I'm really not sure what to say to the idea a company shouldn't make a profit, imo that's the only reason to run one else you've got a charity
In economics, the word "profit" refers to two different things. The first is ordinary profit, which is the amount that is required to make it worthwhile running a business - the amount below which you would shut it down and call it a day. The second is extraordinary profit, which is the figure above that.

It's why the arguments against raising the minimum wage never bear fruit in the real world - it cuts into extraordinary profit, but (unless raised to silly levels) rarely cuts into ordinary profit.

Puja
Is this true about the minimum wage rarely cutting into ordinary profits. Those sectors that employ a large % of people on those wages - care providers, retail etc - are struggling in part because of this. This is particularly true in the care sector where raising minimum wages is probably the main cause of problems. Though, that opens up another issue about coughing up enough in tax/organising the health and care sectors to properly fund the provision and the staff within it. It’s also true that local govt have had to significantly raise their wage bill and therefore divert funds from other areas to cover it.

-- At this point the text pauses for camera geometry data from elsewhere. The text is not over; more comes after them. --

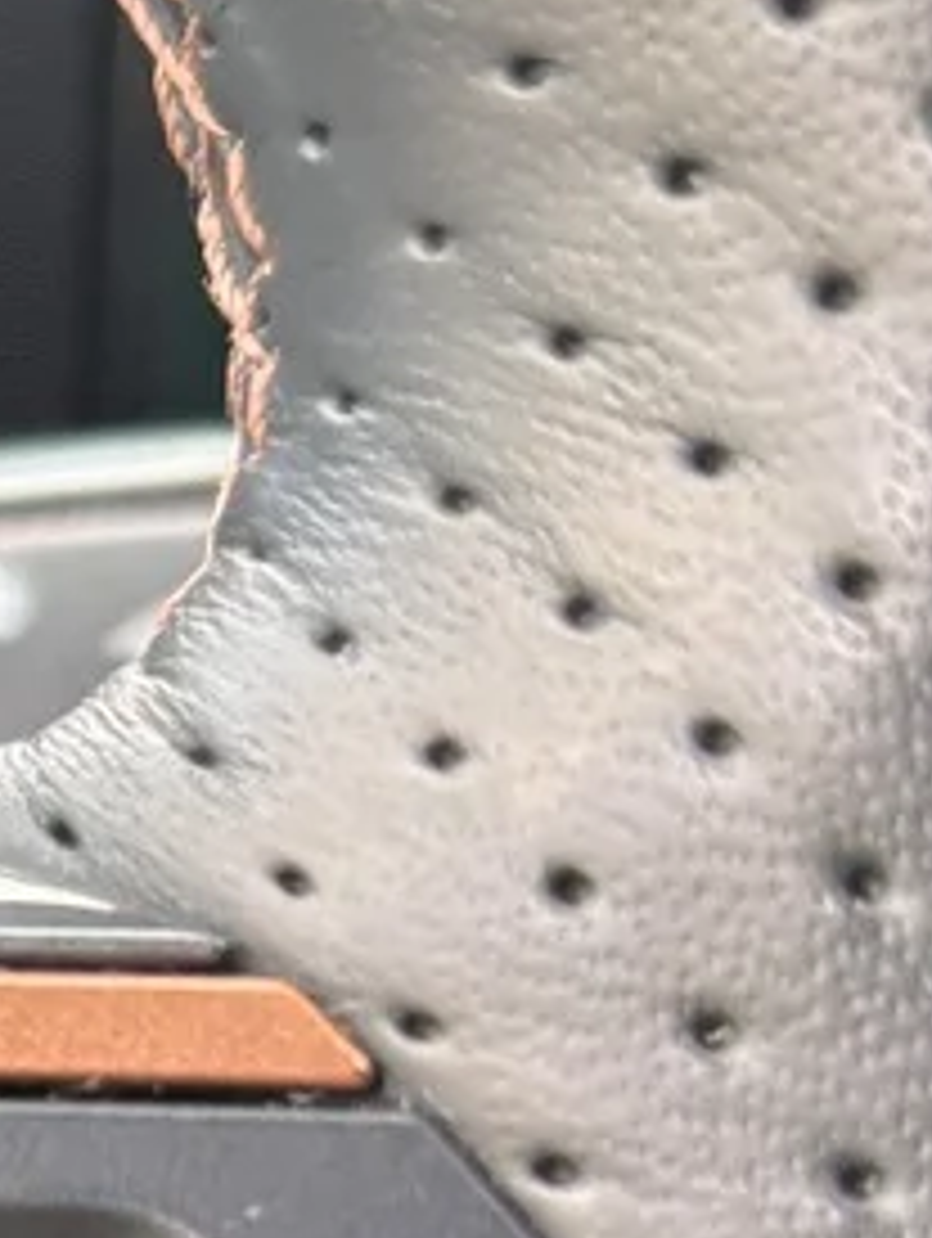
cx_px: -927
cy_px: 1913
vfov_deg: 12.4
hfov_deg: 9.2
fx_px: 5408
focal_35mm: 151
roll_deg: -3.2
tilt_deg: -25.5
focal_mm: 5.96
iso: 125
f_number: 1.6
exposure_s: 1/85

I’m also not sure extraordinary profits, within reason, are a bad thing. It’s where the funding for R&D, staff training, expansion etc etc comes from.
Don’t get me wrong, the minimum wage is nowhere near the disaster many on the right predicted. However, I don’t think it’s true that it ‘rarely’ cuts into profit. Also don’t get me wrong about whether it’s a good idea, I think it’s great and should go further. I’ll never understand why the state tops up people’s wages because their employer doesn’t pay them enough.